I know everyone is focusing on Roe v. Wade, and rightfully so... but to my mind his view on that landmark decision is more important as an indicator of what he stands for -or against- than as a viable threat to a woman's right to choose. Don't get me wrong, I couldn't be more in support of a woman's right to choose. It's offensive to me that we're even still discussing it as though it's a right that women had to be given; like it wasn't always an "inalienable right" in the first place. What kind of world do we live in where old, rich white guys debate what women can do with their own bodies? Every woman has the right to choose, and always should. I can understand the fear of losing that federal protection, but I'd be amazed if the Right struck Roe v. Wade down... it's simply too good for fund-raising.
So look at these arguments he has on record... discrimination is okay if it's unintentional... discrimination is okay if based on age... there's such a thing as "too much free speech..." essentially, discrimination is okay, and big money rules the world.* This isn't a fair-minded, "Federalist" moderate by any stretch of the imagination.

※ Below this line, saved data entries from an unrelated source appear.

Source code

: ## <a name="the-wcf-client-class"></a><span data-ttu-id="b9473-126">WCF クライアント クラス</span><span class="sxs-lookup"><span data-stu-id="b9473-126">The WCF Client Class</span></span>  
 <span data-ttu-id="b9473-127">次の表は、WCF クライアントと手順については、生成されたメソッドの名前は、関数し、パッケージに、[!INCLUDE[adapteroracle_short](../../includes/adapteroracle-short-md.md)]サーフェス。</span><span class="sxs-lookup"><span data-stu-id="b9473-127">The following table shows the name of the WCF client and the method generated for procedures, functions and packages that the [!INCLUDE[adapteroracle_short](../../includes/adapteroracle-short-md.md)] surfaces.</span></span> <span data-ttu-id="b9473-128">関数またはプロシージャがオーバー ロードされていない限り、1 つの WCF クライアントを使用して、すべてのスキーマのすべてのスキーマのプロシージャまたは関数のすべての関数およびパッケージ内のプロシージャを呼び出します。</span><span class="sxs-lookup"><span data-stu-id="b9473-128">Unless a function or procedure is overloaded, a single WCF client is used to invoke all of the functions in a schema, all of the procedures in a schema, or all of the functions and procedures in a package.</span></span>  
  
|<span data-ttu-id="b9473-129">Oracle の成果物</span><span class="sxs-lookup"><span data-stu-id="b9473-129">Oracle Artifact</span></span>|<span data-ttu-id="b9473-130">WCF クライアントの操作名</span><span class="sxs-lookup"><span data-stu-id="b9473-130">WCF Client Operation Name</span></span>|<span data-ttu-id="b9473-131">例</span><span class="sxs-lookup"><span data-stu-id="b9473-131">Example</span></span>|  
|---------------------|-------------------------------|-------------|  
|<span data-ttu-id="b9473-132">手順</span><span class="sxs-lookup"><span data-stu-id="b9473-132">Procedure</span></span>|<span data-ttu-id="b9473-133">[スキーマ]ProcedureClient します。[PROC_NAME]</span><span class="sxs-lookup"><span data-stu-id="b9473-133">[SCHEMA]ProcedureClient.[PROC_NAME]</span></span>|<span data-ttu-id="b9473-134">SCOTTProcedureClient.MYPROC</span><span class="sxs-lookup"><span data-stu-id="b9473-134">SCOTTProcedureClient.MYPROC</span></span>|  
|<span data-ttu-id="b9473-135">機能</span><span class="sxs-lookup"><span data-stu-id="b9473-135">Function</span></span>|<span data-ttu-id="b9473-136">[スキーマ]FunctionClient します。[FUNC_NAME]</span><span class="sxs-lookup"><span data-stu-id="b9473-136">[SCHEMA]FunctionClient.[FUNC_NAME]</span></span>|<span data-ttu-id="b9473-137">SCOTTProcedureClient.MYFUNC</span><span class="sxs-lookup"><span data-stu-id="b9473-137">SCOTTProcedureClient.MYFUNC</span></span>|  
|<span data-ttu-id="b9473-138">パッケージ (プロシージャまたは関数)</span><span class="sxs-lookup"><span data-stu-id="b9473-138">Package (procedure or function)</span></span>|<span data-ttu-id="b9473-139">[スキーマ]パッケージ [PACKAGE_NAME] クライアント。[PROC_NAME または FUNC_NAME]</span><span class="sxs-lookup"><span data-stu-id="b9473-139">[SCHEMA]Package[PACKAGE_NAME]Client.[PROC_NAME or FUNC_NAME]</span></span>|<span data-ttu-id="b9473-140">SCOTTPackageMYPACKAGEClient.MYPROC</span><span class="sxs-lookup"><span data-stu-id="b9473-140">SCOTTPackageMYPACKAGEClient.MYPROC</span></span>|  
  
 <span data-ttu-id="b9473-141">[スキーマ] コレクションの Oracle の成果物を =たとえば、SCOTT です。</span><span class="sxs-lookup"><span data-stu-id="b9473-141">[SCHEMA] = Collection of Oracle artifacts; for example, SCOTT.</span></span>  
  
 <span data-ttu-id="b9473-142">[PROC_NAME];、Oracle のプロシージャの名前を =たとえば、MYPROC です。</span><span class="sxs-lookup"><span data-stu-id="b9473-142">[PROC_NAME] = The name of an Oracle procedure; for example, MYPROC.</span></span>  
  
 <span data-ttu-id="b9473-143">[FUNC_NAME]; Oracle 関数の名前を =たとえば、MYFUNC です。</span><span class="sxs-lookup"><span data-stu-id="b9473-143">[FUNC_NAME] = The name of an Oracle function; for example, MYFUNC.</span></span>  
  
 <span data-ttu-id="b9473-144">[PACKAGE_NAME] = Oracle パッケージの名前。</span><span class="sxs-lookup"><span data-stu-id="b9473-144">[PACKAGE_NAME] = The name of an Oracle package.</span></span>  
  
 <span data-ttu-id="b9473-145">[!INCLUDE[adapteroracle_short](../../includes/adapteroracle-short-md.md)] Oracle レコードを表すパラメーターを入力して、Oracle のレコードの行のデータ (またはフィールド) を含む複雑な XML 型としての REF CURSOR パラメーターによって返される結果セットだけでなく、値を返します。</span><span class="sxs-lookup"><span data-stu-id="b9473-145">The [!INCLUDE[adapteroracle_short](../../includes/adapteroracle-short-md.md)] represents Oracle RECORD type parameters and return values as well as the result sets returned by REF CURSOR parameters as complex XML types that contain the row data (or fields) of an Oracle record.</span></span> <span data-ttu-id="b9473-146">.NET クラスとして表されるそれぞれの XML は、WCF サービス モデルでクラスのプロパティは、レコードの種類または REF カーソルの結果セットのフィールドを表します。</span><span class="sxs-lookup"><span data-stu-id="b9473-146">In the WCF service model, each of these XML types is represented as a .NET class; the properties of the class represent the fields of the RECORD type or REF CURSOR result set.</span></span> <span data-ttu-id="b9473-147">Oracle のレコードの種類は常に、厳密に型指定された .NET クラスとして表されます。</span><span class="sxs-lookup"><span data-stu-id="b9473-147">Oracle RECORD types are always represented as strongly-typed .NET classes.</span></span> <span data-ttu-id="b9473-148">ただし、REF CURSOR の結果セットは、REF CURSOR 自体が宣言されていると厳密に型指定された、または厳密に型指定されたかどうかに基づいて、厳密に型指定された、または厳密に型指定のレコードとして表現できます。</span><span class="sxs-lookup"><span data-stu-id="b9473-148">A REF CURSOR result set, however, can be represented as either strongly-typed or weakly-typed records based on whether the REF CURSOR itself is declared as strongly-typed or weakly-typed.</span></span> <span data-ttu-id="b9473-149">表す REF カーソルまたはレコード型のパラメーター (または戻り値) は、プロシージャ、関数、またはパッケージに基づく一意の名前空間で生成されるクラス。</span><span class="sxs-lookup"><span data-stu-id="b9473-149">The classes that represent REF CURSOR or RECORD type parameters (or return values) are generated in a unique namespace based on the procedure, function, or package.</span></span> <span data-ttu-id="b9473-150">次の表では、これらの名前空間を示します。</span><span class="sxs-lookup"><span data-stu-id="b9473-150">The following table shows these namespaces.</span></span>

I guess we'll see... hell, I'm not even sure he shouldn't be confirmed (imagine the alternate, aisle-widening selection who's waiting in the wings)... but it would be nice to believe there'll be a real, open confirmation process... for a change.
Supreme Court Justices have a way of surprising. Sandra Day O'Connor was nowhere near as liberal as expected; Souter was way more liberal than everyone assumed. What's really bothering me though is how low the bar has gotten. Again, we're so relieved Dubya didn't nominate some talking point-spewing, tin-plated idealogue that this nakedly-conservative, oh-look-another-white-guy he did nominate is a relief... at least he isn't more in support of discrimination, right?
Ahhhhhhh... those are the kind of stirring words that could build a nation... or tear one down.
*The reason Dubyaco appealed the lower court's decision was that by that point, the money would have come from US coffers; they'd seized all of Iraq's assets. The soldiers didn't get paid -as the law allowed- because that would have cut into Dubya's profits.